Dmitry Tymchuk, Coordinator, Information Resistance
07.29.2014
Translated and edited by Voices of Ukraine
Brothers and sisters!
Here’s the Summary for July 29, 2014 (for previous summary, please see Summary for July 28).
The bad news:
1. Russia continues to attack. The NSDC [National Security and Defense Council] states: Russian troops daily conduct on average 3 to 5 artillery shellings of Ukrainian security forces at the territory of Ukraine from the territory of the Russian Federation.
I cannot understand why no one is able to beat an explanation out of Putin about these mad and bloody provocations. Americans have already provided illustrative evidence that Russia is waging these attacks. We have plentry of evidence ourselves. But nobody wants to put pressure on Moscow to get it to recognize these very obvious facts.
Ay, UN, say “hi” to sweet-talking grandfather Ban Ki-moon. Also, send our regards to the omniscient and all-knowing guys from the OSCE.
2. Terrorist from the DNR [Donetsk People’s Republic] killed a child after intentionally firing at one of the minivans in a convoy of local residents who attempted to take their children out of Donbas [in Horlivka]. Here, there is no excuse for “accidental” fire. This is a heinous crime for which someone must be held responsible, if the concept of justice still exists.
… Our message in this regard, in which we made a mistake (by saying that it was a minivan with children from various orphanages) was widely refuted by officials of various [government] civilian agencies. I will not argue about this–we are to blame for the inaccuracy we allowed. But I was amazed that the Interior Ministry [who oversees the police] also took to refuting this fact.

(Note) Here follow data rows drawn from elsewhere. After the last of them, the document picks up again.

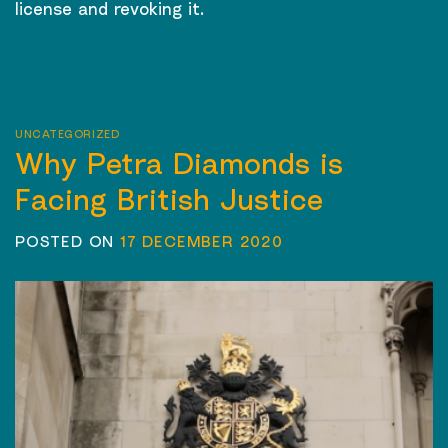
license and revoking it.
CONTINUE READING
→
UNCATEGORIZED
Why Petra Diamonds is
Facing British Justice
POSTED ON
17 DECEMBER 2020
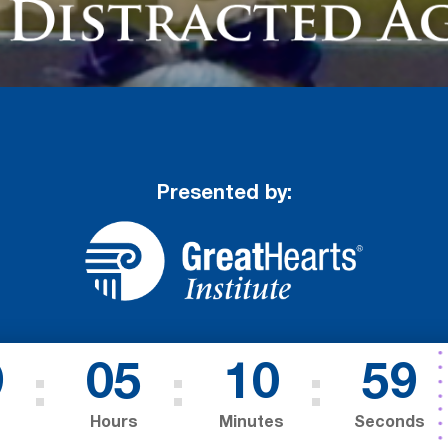
Presented by:
9
05
10
57
Hours
Minutes
Seconds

Fair enough, ombudsmen and the Health Ministry with the Donetsk Oblast City Administration are responsible only for “their” children, for whom they bear direct responsibility (although I don’t see point-blank any difference in which child has died–be it an orphanage or a family). But in theory, the Interior Ministry should report such crimes to us itself, or at least verify the information and not indiscriminately join in the general chorus.
Although in a sense, there is hardly anything useful in these disputes–you cannot give back a child’s life after all…

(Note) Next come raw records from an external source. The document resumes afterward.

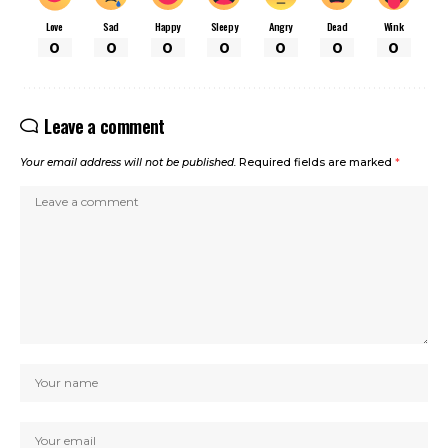
Love
Sad
Happy
Sleepy
Angry
Dead
Wink
0
0
0
0
0
0
0
Leave a comment
Your email address will not be published.
Required fields are marked
*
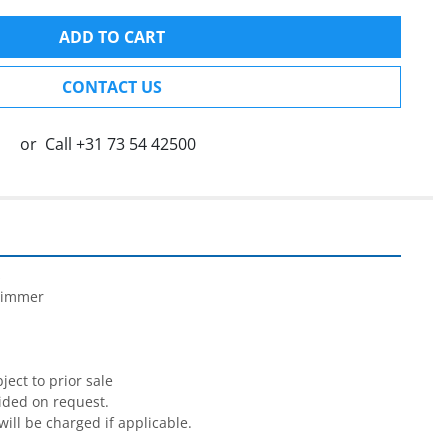
ADD TO CART
CONTACT US
or
Call
+31 73 54 42500


rimmer

ect to prior sale

ided on request.

will be charged if applicable.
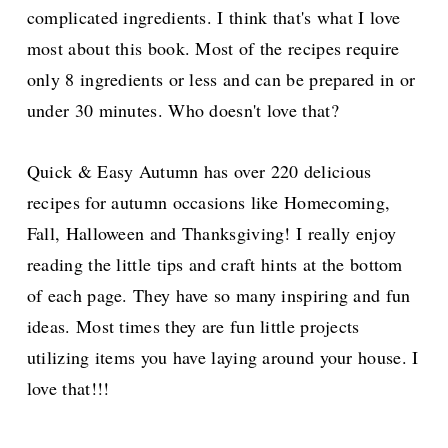
complicated ingredients. I think that's what I love
most about this book. Most of the recipes require
only 8 ingredients or less and can be prepared in or
under 30 minutes. Who doesn't love that?
Quick & Easy Autumn has over 220 delicious
recipes for autumn occasions like Homecoming,
Fall, Halloween and Thanksgiving! I really enjoy
reading the little tips and craft hints at the bottom
of each page. They have so many inspiring and fun
ideas. Most times they are fun little projects
utilizing items you have laying around your house. I
love that!!!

3. It seems that since the Kremlin has set itself the task to demonize itself as a fully-fledged “evil empire,” it will no longer deviate from this path (of course, not without help). Covering for and shielding terrorists goes beyond all imaginable limits.
Thus, Russia’s permanent representative at the UN, Vitaly Churkin announced that the DNR fighters, who controlled the Boeing-777 crash site and [who] stole belongings from the deceased passengers, along with the local residents, cannot be called looters. “Why are the locals collecting something? Because it literally falls on their heads,” said Churkin. And the militants, according to him, loot because [they] “don’t have proper training” (presumably, this is the criticism of Russian FSB and GRU training centers where terrorists are being trained).
Obviously, Churkin himself, who doesn’t consider the appropriation of victims’ belongings a sin, used to rob graves during his youth. What is so wrong [about it], when they [the belongings] are “literally” lying under your feet?
By this Kremlin logic, there is nothing wrong about the amusements of SS soldiers in pulling the gold teeth from concentration camps victims–why should the property go to waste? The affinity between the regimes is palpable.
The good news:
1. The ATO [anti-terrorist operation] forces freed a number of settlements. The biggest gift of the day–Debaltseve–is a very convincing step toward a full decoupling of the LNR [Luhansk People’s Republic] and DNR.